§ Passage provided
++++++++++++++++++++

A large, supposedly dead, cow or buffalo or dog, floats on the Bagmati and lodges on a jutting edge. Policing the entire curvature of the river’s banks is a squad of giant robots – “how long is the Bagmati anyway? [break]It’s just from here to there.” Of course not the automated humanoids like Wall-E – “if we used such advanced robots, we would be in Japan” – these are more like bulldozers with pea brains, manually maneuvered by a human seated in front of the robo-saurus’s control board.



With the turn of a key, the robot lowers and extends its projecting blade, then lifts the carcass of solid organic waste to collect for fertilizer production. The non-degradable waste is taken elsewhere for disposal. In a day, four humans work six-hour shifts for one robot to labor indefinitely, and within a few months, Kathmandu’s riverfront is cleared. “It’s not a big deal.”

++++++++++++++++++++

§ Extracted information
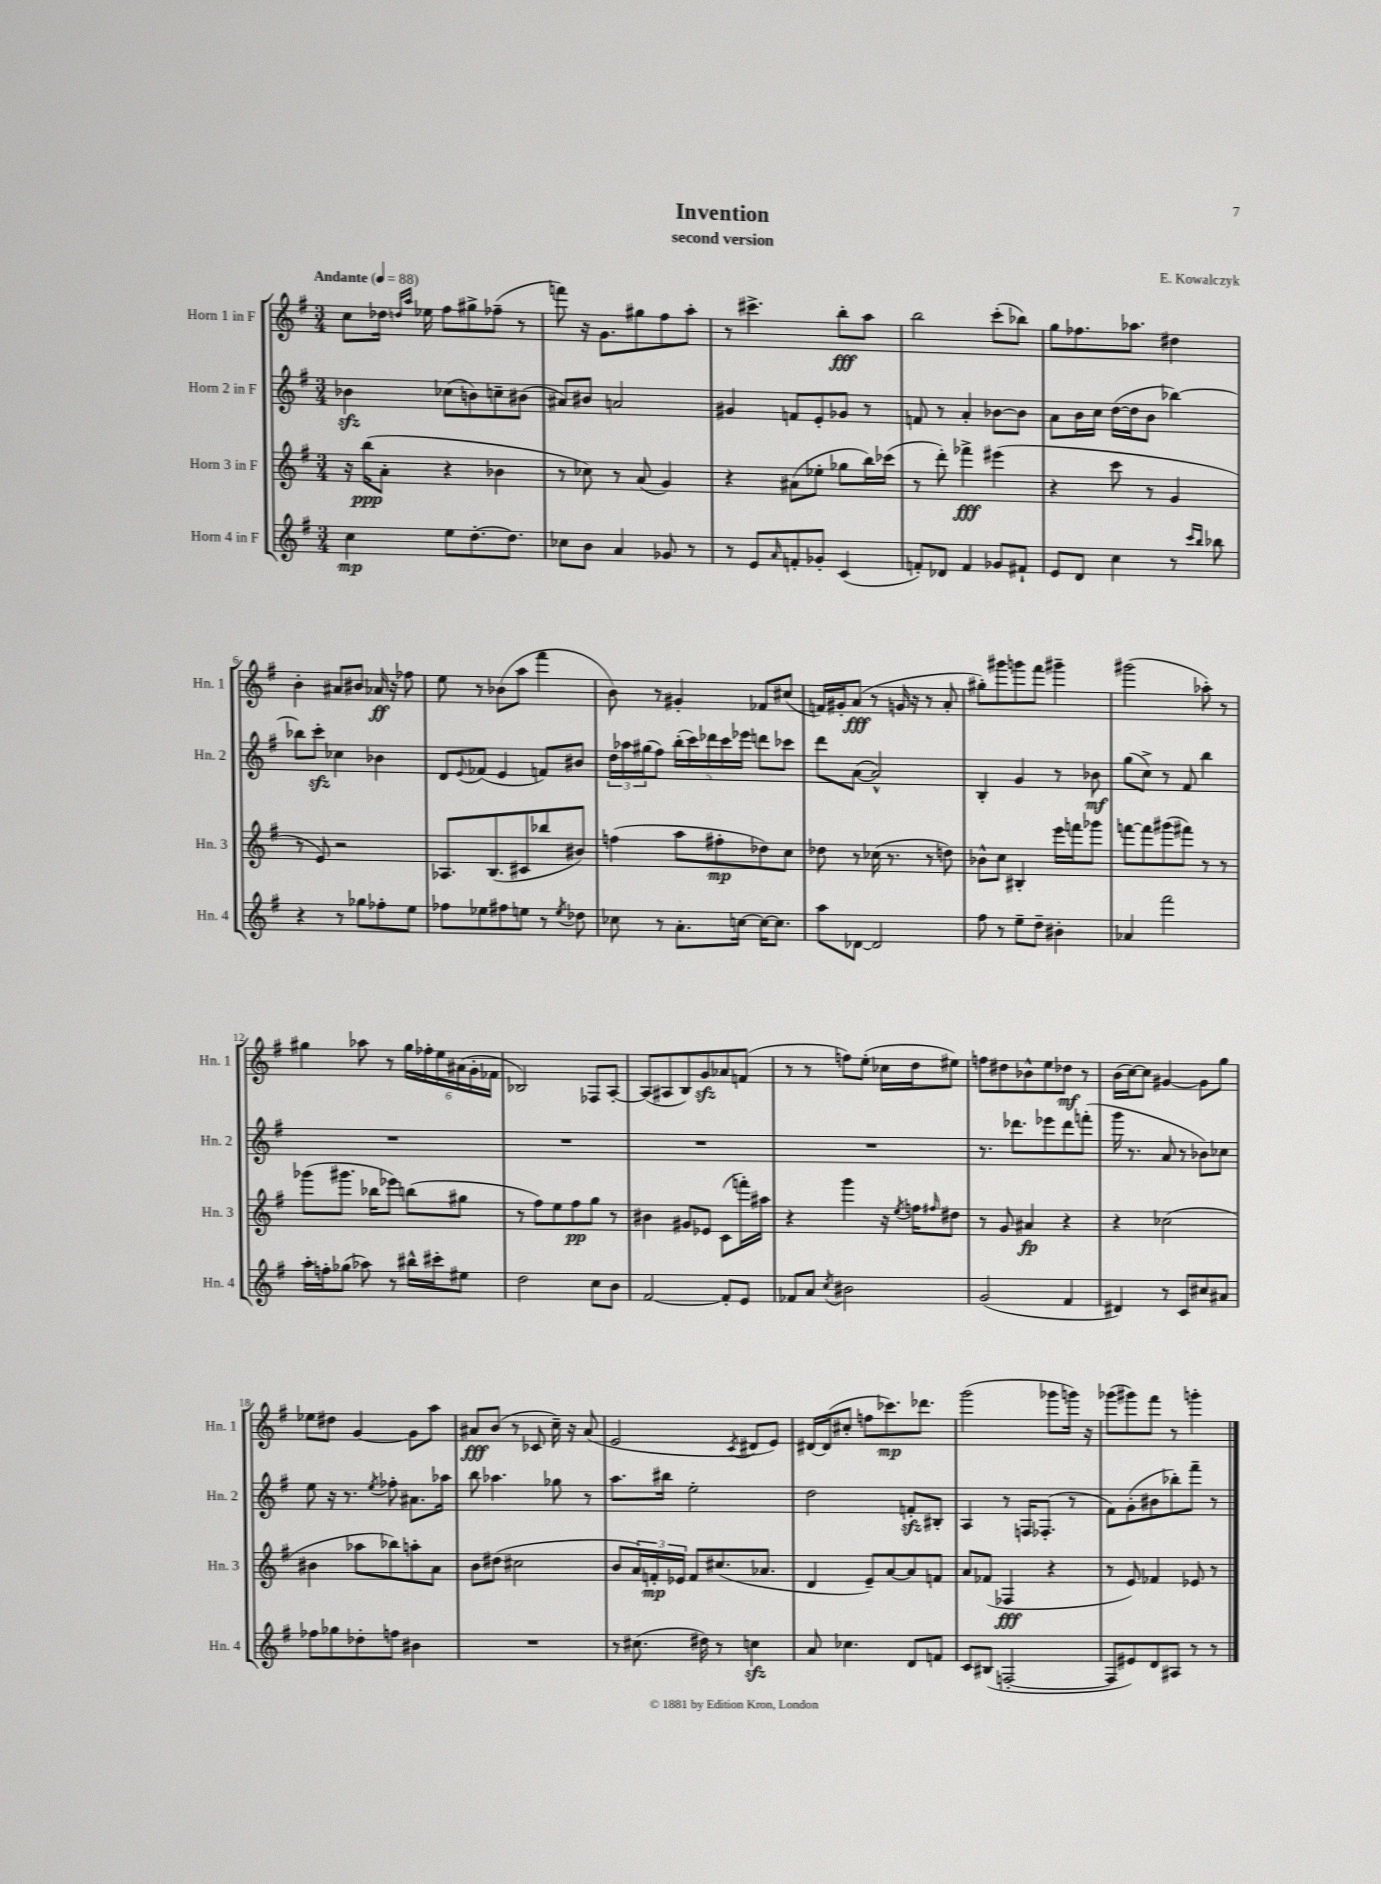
\header { title = "Invention" composer = "E. Kowalczyk" subtitle = "second version" }
<<
\new StaffGroup <<
\new Staff = "s0" \with { instrumentName = "Horn 1 in F" shortInstrumentName = "Hn. 1" } {
    \clef treble \key g \major \numericTimeSignature \time 3/4 \tempo "Andante" 4 = 88
    c''8 des''16 \grace { d''16 a''16 } ees''16 fis''8 gis''8-> fes''8--( r8 |
    f'''8) r16 g'8. gis''8 fis''8 a''8-. |
    r8 cis'''4.-> b''8-.\fff a''8 |
    b''2 c'''8-.( bes''8) |
    g''8 fes''8. aes''8. dis''4 |
    b'4-. ais'8 bis'8 aes'16\ff r16 fes''8 |
    e''8 r8 bes'8( a''8 fis'''4 |
    b'8) r8 gis'4-. fes'8 cis''8( |
    f'16) gis'16-. a'8\fff( r8 g'16 r16 r8 a'8-. |
    gis''8-.) gis'''8 g'''8 fis'''8 gis'''4-- |
    gis'''2( aes''8-.) r8 |
    gis''4 aes''8 r8 \tuplet 6/4 { gis''16 fes''16-. e''16 ais'16( g'16-. fes'16 } |
    bes2) fes8 a8~-. |
    a8( ais8 b8) g'8\sfz aes'8 f'8( |
    r8 r8 f''8) e''8-.( ces''16 d''16 eis''8) |
    f''8 dis''8 bes'8-^ e''8 des''8\mf r8 |
    b'16( c''16~) c''8 gis'4~ gis'8 g''8 |
    ees''8 dis''8 g'4~ g'8 a''8 |
    ais'8\fff b'8( r8 ces'8 c''16--) r16 ais'8( |
    e'2 \acciaccatura { c'8 } dis'8 e'8) |
    dis'16~ dis'16( cis''8-. f''8 ces'''8.\mp) des'''8. |
    g'''2( ges'''8 g'''16) r16 |
    ges'''8( gis'''8) fis'''8 r8 g'''4-. \bar "|." |
}
\new Staff = "s1" \with { instrumentName = "Horn 2 in F" shortInstrumentName = "Hn. 2" } {
    \clef treble \key g \major \numericTimeSignature \time 3/4
    bes'4\sfz ces''8( b'8) c''8-- bis'8( |
    ais'8) bis'8 a'2 |
    gis'4 f'8 e'8-. ges'8 r8 |
    f'8 r8 a'4-. bes'8~ bes'8 |
    a'8 b'16 c''16 d''16~( d''16 b'8 bes''4~) |
    bes''8 c'''8-.\sfz ces''4 bes'4 |
    d'8 \appoggiatura { e'8 } fes'8( e'4 f'8) bis'8 |
    \tuplet 3/2 { d''16 aes''16 gis''16( } fis''8) \tuplet 5/4 { b''16-.( c'''16) des'''16 c'''16 ees'''16 } d'''8 ces'''8 |
    d'''8 a'8~( a'2-^) |
    b4-. g'4 r8 bes'8\mf |
    g''8( c''8->) r8 fis'8 b''4 |
    R2. |
    R2. |
    R2. |
    R2. |
    r8. des'''8. ees'''8 des'''8 f'''8-.( |
    g'''16 r8. a'8 r8 bes'8) ces''8 |
    e''8 r16 r8. \acciaccatura { e''8 } fes''8-. ais'8. aes''16 |
    b''8 aes''4. ges''8 r8 |
    a''8. bis''16 e''2-. |
    d''2 f'8-.\sfz bis8-. |
    a4 r8 f16 fes8.-.( r8 |
    fis'8) g'8-.( bis'8 bes''8-.) fis'''8-- r8 \bar "|." |
}
\new Staff = "s2" \with { instrumentName = "Horn 3 in F" shortInstrumentName = "Hn. 3" } {
    \clef treble \key g \major \numericTimeSignature \time 3/4
    r16 b''16\ppp( a'8-. r4 bes'4 |
    r8 ces''8) r8 a'8( g'4) |
    r4 ais'8( ees''8-. ges''8 b''16) ces'''16( |
    r8 d'''8-.) fes'''4->\fff eis'''4( |
    r4 c'''8 r8 g'4 |
    r8 e'8) r2 |
    aes8. b8.( cis'8 bes''8 bis'8) |
    f''4( a''8 fis''8-.\mp des''8) c''8 |
    des''8 r8 ces''16( r8. r8 d''8) |
    bes'8-^ c''8 bis4-. e'''16 f'''16 ges'''8 |
    f'''8~ f'''8 gis'''8( fis'''8) r8 r8 |
    ges'''8( gis'''8. bes''16 ees'''8) b''8( gis''8 |
    r8 fis''8) e''8 fis''8\pp g''8 r8 |
    bis'4 gis'8 ees'8 c'8( f'''16-.) ais''16 |
    r4 g'''4 r16 \acciaccatura { e''8 } f''16 \grace { fis''16 } dis''8 |
    r8 g'8 ais'4\fp r4 |
    r4 ces''2( |
    bis'4 aes''8 bes''8) a''8-. a'8 |
    b'8 dis''8( cis''2 |
    b'8 \tuplet 3/2 { a'16) f'16-.\mp ees'16 } f'8 cis''8.( aes'8. |
    d'4 e'8--) a'8~ a'8 f'8 |
    a'8 fes'8( fes4\fff r4 |
    r8 e'8) fes'4 ees'8 r8 \bar "|." |
}
\new Staff = "s3" \with { instrumentName = "Horn 4 in F" shortInstrumentName = "Hn. 4" } {
    \clef treble \key g \major \numericTimeSignature \time 3/4
    c''4\mp e''8 d''8.~-. d''8. |
    ces''8 b'8 a'4 ges'8 r8 |
    r8 e'8 \grace { a'16 } f'8-. ges'8-. c'4( |
    f'8-.) des'8 f'4 ges'8 fis'8-! |
    e'8 d'8 c''4 r8 \grace { c'''16 b''16 } bes''8 |
    r4 r8 ges''8 fes''8-. e''8 |
    fes''8 ees''8 fis''8 e''8 r8 \acciaccatura { e''8 } des''8 |
    ces''8 r8 a'8.-. c''16~ c''16~ c''8. |
    a''8 des'8~ des'2 |
    fis''8 r8 e''8-- d''8-- bis'4-. |
    aes'4 fis'''2 |
    a''16-. f''16-. ges''8( aes''8) r8 bis''16-^ cis'''16-. eis''8 |
    d''2 c''8 b'8 |
    fis'2~ fis'8-. e'8 |
    fes'8 a'8 \acciaccatura { c''8 } bis'2 |
    g'2( fis'4 |
    dis'4) r8 c'8 cis''8 ais'8 |
    fes''8 ges''8 des''8-. f''8 bis'4 |
    R2. |
    r8 cis''8.( dis''16) r8 c''4\sfz |
    a'8 ces''4. d'8 f'8 |
    c'8 bis8( f2~-. |
    f8 eis'8) d'8 ais8 r8 r8 \bar "|." |
}
>>
>>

++++++++++++++++++++

§ Exercise task 1
Copy out the stretch of the Bagmati river passage from "A large, supposedly" through "robo-saurus’s control board.".
§ Exercise task 2
Extend the passage about robots clearing waste from the Bagmati by writing what follows its last sentence.

§ Reply 1
A large, supposedly dead, cow or buffalo or dog, floats on the Bagmati and lodges on a jutting edge. Policing the entire curvature of the river’s banks is a squad of giant robots – “how long is the Bagmati anyway? [break]It’s just from here to there.” Of course not the automated humanoids like Wall-E – “if we used such advanced robots, we would be in Japan” – these are more like bulldozers with pea brains, manually maneuvered by a human seated in front of the robo-saurus’s control board.

§ Reply 2
Manmade robots



In conceiving of a hypothetical Kathmandu, Dipesh makes solving problems like waste management seem so simple.



Given the necessary investment, Dipesh feels that robotics can be of great assistance to humans and that robotics students in Nepal are capable of bringing this to fruition. Robots can be designed to have superhuman levels of endurance, strength, and sensory abilities. Consider the alternative: “five to six people would need to be employed just to lift one cow, working for a minimum two to three hours. And human laborers get tired; they need to rest, which holds up work,” says Dipesh. Plus, robots would not be disgusted by the smell.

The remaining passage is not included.